Parallel computers drastically increase our computational capabilities
and thus enable us to model more realistically in many application areas.
To make efficient use of parallel computers, it is necessary to reorganise
the structure of our computational methods.
In particular, attention must be paid to the division of work
among the different processors solving a problem in parallel
and to the communication between them. Suitable parallel algorithms and systems
software are needed to realise the capabilities of parallel computers.
We will discuss extensively the most recent developments in the area
of parallel computers, ranging from multi-core desktop PCs,
to clusters of PCs connected by switching devices,
to massively parallel computers with distributed memory
such as our national supercomputer Huygens at SARA in Amsterdam.

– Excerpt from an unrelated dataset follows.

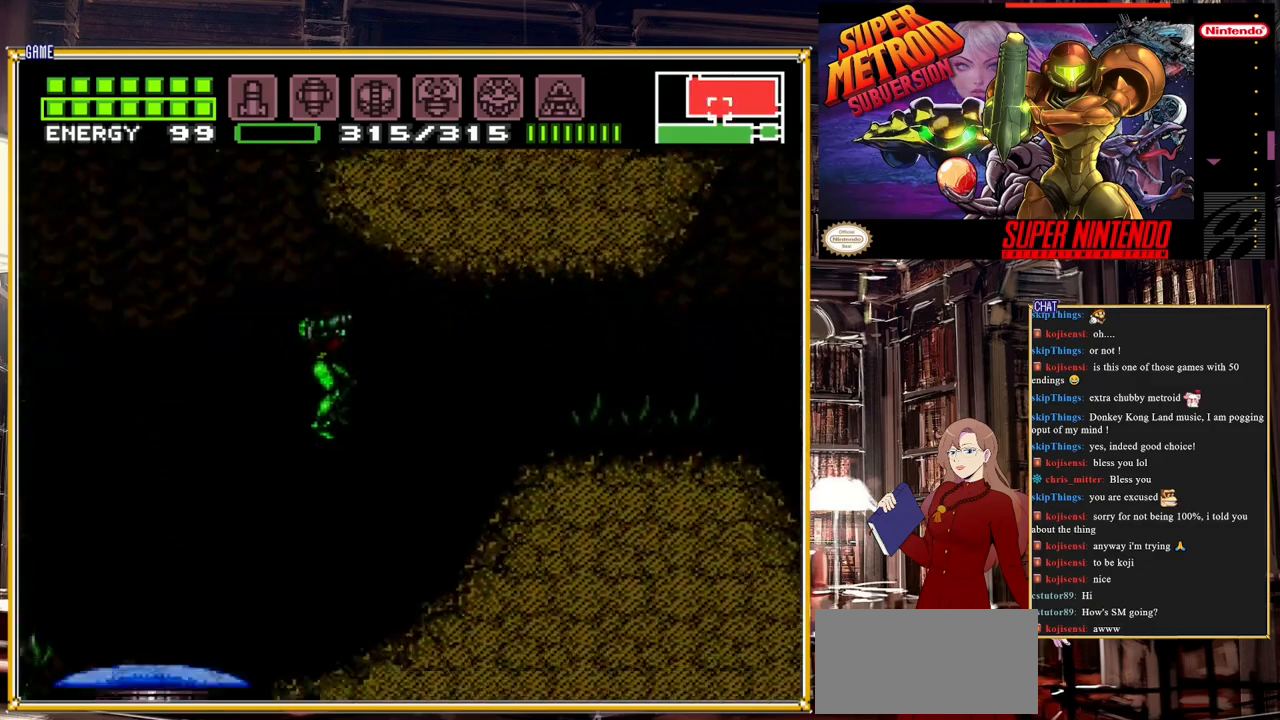
{"buttons": ["B", "DPAD_RIGHT"], "events": []}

The following subjects will be treated:
- Types of existing parallel computers
- Principles of parallel computation: distributing the work evenly
and avoiding communication
- The Bulk Synchronous Parallel (BSP) model as an idealised model
of a parallel computer
- Use of BSPlib software as the basis for architecture-independent
programs
-
Parallel algorithms for the following problems:
prime number sieving, LU decomposition,
Fast Fourier Transform,
sparse matrix-vector multiplication, iterative solution of
linear systems, graph matching.
-
Analysis of the computation, communication, and synchronisation
time requirements of these algorithms by the BSP model.
Language
The course will be given in English.
All reading material will be in English.
Prerequisites
Introductory course in linear algebra.
Some knowledge of algorithms and programming is helpful.
The laboratory classes will use the programming language C.
If you don't know C, this may be an opportunity to learn it.
You can also use C++, if you already know that language.
For those who know Java, and would prefer to use this language,
use can be made of the recently released
MulticoreBSP software developed by Albert-Jan Yzelman
under the supervision of Rob Bisseling.
This sofware runs on shared-memory multicore PCs, but not on distributed-memory machines
such as Huygens.
Examination
The examination is in the form of two assignments during the course,
each with a weight of 45%, and a small written examination on the first
chapter of the book
with a weight of 10%. The small examination must be passed with grade 6
(out of 10) or higher.
The two assignments are carried out in the
exercise/laboratory class and at home.
A written report must be returned before the deadline.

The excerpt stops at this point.